Leo a Patricia Navarro, leo a Vicentón Zabala y Andrés Amorós, y confirmo que soy un indolente y un descreído. Merezco la ausencia de las imágenes en vivo. Se puede ver un partido de fútbol grabado, no el arte entregado a la muerte. En la grabación, la muerte y el riesgo se han ido, y queda el arte profundo, pero no los olores, las lágrimas y la sensación alegre y tremenda que procura la inmediatez. En el texto de Patricia ha quedado la emoción resumida. Y mi más que merecida frustración.
Éxtasis del toreo. Las femorales ofrecidas. Tiempo antiguo de la Fiesta en la mañana soleada y romana de Nimes, con su afición formidable compartiendo lugar y sitio con los creyentes que de España y América llegaron para compartir la Séptima Sinfonía de Beethoven toreada. Se dice de Manolete, pero para mí –y para el propio Antonio Ordóñez–, José Tomás es su heredero, más cercano al mito que el grandioso rondeño, que se llevó a su esquina de la eternidad más de veinte cornadas de torero artista, de torero grande y de torero macho.
Arte supremo ante los pitones de seis toros, seis –uno indultado–, de Victoriano del Río, de Jandilla, del Pilar, de Parladé –que volverá a la dehesa–, de Garcigrande y de Cortés.
«Da su junco a la media luna fiera y a la muerte su gracia, de rodillas». Cosas de Alberti. Picasso y Jean Cocteau en las nubes. Y las mujeres, como en los versos de Camyn: « …y al acabar la fiesta, cuando pasa/ primaveral y airosa, entre la gente,/ lleva desde el tendido hasta la casa/ los labios de reír, como una fuente,/ los ojos de llorar, como una brasa».

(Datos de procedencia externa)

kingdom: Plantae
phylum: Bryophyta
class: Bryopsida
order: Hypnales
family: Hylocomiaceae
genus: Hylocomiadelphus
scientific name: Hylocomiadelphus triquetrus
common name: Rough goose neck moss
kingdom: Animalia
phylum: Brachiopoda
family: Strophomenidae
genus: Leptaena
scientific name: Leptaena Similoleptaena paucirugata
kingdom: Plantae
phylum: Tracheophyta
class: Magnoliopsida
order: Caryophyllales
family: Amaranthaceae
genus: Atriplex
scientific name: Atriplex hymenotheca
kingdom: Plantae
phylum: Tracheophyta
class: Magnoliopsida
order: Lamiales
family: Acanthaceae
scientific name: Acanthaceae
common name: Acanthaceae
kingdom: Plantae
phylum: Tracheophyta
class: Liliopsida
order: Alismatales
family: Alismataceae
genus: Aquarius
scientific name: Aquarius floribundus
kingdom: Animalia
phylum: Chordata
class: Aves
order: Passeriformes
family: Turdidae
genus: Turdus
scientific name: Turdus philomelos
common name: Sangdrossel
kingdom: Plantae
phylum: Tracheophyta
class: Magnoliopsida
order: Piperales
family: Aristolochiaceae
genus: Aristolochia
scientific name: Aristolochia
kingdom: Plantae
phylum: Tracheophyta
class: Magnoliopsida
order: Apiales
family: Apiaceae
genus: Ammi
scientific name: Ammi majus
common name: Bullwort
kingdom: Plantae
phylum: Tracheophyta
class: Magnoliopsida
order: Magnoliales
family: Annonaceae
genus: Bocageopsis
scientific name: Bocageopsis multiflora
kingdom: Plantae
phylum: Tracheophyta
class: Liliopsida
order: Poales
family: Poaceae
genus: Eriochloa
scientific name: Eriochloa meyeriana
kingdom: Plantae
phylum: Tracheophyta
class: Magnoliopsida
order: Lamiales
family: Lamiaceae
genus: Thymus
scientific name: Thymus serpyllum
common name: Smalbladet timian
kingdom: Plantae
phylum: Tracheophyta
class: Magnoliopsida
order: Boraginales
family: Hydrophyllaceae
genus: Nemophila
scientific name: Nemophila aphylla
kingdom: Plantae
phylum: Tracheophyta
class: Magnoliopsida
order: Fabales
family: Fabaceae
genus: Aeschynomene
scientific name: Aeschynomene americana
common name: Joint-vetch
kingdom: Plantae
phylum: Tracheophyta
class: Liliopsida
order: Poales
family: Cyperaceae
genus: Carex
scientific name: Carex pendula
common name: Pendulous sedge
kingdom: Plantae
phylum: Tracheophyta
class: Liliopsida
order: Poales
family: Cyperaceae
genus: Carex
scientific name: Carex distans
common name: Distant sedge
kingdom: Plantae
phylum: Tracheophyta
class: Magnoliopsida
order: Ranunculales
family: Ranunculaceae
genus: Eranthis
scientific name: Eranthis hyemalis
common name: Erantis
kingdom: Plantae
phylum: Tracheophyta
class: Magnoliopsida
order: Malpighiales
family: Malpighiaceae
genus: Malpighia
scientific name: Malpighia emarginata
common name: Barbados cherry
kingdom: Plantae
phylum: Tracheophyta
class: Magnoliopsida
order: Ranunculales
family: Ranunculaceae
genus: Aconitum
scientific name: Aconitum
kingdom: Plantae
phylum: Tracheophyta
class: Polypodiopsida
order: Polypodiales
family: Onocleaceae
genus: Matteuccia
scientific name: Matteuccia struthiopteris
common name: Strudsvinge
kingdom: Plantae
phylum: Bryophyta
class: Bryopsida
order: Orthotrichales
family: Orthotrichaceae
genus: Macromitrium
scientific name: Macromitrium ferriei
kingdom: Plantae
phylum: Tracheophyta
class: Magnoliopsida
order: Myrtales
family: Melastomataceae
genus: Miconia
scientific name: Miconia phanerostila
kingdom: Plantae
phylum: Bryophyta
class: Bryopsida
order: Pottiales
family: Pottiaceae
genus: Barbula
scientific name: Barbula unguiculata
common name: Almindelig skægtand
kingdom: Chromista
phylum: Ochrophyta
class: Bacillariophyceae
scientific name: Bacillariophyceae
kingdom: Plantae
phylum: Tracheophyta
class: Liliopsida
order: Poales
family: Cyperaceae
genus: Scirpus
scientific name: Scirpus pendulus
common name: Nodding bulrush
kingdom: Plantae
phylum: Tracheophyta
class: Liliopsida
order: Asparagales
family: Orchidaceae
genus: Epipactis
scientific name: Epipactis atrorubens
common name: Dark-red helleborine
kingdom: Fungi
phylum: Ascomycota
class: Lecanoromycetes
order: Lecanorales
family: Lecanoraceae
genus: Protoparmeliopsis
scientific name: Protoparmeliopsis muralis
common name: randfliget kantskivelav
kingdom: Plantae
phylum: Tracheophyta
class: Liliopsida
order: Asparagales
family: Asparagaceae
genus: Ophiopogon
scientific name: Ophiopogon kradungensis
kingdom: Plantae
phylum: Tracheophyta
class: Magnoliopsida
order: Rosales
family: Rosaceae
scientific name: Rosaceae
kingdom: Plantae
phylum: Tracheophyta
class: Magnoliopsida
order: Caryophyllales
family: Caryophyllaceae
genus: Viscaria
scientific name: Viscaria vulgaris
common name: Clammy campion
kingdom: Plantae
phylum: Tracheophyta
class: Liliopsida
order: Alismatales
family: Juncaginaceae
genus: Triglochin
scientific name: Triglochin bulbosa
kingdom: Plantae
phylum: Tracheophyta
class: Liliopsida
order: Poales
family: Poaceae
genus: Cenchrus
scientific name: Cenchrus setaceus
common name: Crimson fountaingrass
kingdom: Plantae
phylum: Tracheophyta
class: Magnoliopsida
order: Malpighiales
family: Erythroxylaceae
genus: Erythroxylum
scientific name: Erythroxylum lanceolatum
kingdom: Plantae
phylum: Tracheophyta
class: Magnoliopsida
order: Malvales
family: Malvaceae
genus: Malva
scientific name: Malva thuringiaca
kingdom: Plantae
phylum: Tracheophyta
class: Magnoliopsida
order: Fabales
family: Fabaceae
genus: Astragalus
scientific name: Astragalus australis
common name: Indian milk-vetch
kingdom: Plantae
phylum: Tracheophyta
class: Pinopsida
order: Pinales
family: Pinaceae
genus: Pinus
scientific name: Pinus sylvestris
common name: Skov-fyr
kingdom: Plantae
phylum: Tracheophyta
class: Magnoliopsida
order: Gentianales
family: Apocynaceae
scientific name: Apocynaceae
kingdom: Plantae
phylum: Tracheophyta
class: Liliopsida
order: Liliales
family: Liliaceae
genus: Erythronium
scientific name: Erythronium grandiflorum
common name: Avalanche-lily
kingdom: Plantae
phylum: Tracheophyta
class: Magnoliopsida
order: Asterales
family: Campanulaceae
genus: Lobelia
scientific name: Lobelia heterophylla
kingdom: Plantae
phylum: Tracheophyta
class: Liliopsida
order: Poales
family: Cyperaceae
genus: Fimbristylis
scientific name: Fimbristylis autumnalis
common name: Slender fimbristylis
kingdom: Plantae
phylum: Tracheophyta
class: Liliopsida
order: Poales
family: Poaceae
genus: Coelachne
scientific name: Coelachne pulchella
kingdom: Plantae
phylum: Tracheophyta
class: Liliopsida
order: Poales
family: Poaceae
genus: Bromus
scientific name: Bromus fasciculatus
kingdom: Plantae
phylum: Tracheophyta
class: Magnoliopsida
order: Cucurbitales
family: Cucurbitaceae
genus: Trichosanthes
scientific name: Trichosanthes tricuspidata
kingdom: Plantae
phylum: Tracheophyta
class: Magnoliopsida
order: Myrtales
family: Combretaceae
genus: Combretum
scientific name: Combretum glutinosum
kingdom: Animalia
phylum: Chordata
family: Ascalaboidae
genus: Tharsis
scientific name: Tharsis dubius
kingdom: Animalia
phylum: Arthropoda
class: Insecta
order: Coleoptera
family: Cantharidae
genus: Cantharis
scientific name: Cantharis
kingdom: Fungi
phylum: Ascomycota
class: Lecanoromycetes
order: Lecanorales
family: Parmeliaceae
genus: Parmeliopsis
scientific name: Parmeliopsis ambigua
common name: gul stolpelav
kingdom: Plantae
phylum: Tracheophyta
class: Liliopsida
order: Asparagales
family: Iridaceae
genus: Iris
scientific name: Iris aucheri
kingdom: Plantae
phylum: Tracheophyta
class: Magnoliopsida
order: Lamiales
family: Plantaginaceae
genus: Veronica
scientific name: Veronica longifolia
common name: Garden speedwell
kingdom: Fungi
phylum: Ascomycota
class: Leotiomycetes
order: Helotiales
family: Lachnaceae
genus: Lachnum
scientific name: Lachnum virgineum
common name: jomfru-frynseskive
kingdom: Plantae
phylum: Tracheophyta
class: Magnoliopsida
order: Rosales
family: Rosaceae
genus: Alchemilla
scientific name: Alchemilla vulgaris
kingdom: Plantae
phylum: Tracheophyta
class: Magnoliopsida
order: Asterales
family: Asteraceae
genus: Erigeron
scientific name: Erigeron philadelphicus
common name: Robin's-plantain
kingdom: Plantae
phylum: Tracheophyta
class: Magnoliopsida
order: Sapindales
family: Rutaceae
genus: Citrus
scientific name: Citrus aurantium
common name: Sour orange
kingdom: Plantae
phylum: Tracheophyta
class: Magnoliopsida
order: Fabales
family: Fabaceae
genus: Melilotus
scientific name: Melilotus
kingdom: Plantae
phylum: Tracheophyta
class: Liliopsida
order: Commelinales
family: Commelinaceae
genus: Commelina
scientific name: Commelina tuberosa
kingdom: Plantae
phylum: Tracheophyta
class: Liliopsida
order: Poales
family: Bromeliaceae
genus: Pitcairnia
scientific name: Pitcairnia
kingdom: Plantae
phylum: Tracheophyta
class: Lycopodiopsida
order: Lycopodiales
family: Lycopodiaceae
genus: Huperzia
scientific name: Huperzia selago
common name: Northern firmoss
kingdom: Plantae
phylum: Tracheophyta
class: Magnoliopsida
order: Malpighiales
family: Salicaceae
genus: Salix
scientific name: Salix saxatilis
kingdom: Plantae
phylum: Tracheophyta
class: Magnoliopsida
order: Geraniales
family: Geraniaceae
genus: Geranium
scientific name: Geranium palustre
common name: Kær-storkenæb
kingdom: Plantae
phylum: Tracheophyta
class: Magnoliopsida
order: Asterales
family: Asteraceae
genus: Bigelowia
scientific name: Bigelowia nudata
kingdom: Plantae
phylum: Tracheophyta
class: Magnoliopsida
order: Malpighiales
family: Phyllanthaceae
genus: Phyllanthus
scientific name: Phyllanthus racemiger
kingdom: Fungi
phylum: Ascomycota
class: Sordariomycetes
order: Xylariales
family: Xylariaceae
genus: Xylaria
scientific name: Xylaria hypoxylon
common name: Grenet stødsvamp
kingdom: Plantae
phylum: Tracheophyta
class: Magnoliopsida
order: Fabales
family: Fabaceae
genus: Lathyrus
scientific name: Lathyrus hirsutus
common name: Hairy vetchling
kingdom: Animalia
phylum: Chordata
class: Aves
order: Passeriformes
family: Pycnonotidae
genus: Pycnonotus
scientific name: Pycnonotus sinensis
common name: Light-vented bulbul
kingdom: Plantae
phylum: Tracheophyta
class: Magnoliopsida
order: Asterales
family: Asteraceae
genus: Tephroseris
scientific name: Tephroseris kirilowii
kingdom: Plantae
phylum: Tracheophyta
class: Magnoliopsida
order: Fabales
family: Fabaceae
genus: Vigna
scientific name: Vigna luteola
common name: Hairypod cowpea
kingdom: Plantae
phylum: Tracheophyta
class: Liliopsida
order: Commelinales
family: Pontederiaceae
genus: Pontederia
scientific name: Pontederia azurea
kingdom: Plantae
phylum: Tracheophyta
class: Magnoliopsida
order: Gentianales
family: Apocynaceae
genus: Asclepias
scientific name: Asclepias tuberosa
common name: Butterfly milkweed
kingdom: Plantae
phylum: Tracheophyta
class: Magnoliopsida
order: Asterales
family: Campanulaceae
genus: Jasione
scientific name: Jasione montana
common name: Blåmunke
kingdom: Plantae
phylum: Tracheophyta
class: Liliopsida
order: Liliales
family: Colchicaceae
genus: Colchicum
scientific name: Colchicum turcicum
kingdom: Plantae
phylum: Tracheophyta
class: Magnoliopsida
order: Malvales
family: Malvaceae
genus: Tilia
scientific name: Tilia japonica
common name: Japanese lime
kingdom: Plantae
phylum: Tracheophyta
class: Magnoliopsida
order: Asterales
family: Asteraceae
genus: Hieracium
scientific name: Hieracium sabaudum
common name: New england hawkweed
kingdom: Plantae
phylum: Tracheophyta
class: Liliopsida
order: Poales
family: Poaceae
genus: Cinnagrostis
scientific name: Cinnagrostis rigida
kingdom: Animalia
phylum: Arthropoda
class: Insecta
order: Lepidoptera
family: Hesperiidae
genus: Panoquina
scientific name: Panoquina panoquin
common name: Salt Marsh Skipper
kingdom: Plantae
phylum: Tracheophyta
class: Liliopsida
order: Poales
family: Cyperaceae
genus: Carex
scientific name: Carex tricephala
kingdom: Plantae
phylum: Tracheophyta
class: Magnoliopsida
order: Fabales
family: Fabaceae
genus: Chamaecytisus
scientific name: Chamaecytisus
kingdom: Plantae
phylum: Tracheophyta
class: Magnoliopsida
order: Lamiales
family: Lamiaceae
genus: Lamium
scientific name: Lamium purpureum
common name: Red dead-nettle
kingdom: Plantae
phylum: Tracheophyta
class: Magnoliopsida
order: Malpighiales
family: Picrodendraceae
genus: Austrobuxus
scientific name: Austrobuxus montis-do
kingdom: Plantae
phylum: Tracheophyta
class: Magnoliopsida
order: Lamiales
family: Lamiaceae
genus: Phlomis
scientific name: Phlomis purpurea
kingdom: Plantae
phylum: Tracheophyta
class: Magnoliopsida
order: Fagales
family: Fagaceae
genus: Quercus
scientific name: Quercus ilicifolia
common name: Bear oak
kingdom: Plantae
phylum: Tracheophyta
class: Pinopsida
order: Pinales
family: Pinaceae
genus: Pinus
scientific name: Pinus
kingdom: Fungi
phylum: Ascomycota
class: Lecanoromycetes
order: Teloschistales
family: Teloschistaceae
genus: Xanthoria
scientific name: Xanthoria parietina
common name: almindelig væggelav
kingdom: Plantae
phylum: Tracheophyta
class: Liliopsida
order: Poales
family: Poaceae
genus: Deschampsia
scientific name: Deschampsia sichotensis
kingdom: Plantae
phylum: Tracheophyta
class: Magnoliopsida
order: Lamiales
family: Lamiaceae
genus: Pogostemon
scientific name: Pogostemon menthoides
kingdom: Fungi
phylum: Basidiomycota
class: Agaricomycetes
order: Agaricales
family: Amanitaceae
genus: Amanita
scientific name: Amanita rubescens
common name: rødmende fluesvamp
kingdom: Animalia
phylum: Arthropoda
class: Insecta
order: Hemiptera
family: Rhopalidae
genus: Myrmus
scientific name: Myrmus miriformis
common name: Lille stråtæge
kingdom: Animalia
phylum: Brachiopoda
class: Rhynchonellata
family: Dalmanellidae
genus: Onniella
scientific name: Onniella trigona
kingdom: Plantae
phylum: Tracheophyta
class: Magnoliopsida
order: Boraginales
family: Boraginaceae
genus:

–Maestro Buonaroti: ¿Cómo una roca de mármol puede convertirse en «La Piedad»? – Muy sencillo. Quitando a la roca de mármol todo lo que le sobra». Pues eso. El toreo de Tomás consiste, cuando su arte y valor se lo demandan, en eliminar del aire lo superfluo y esculpir la obra fundamental. Y ante la muerte. Y entre los pitones. De nuevo, Alberti: «Una mulata/ dos pitones en punta/ bajo la bata». Aquí en la lejanía, los únicos pitones aproximados al arte que he podido ver, sin sustos, han sido los de Kate Middleton. Bellísimos, y también muy repercutidos, pero otra cosa.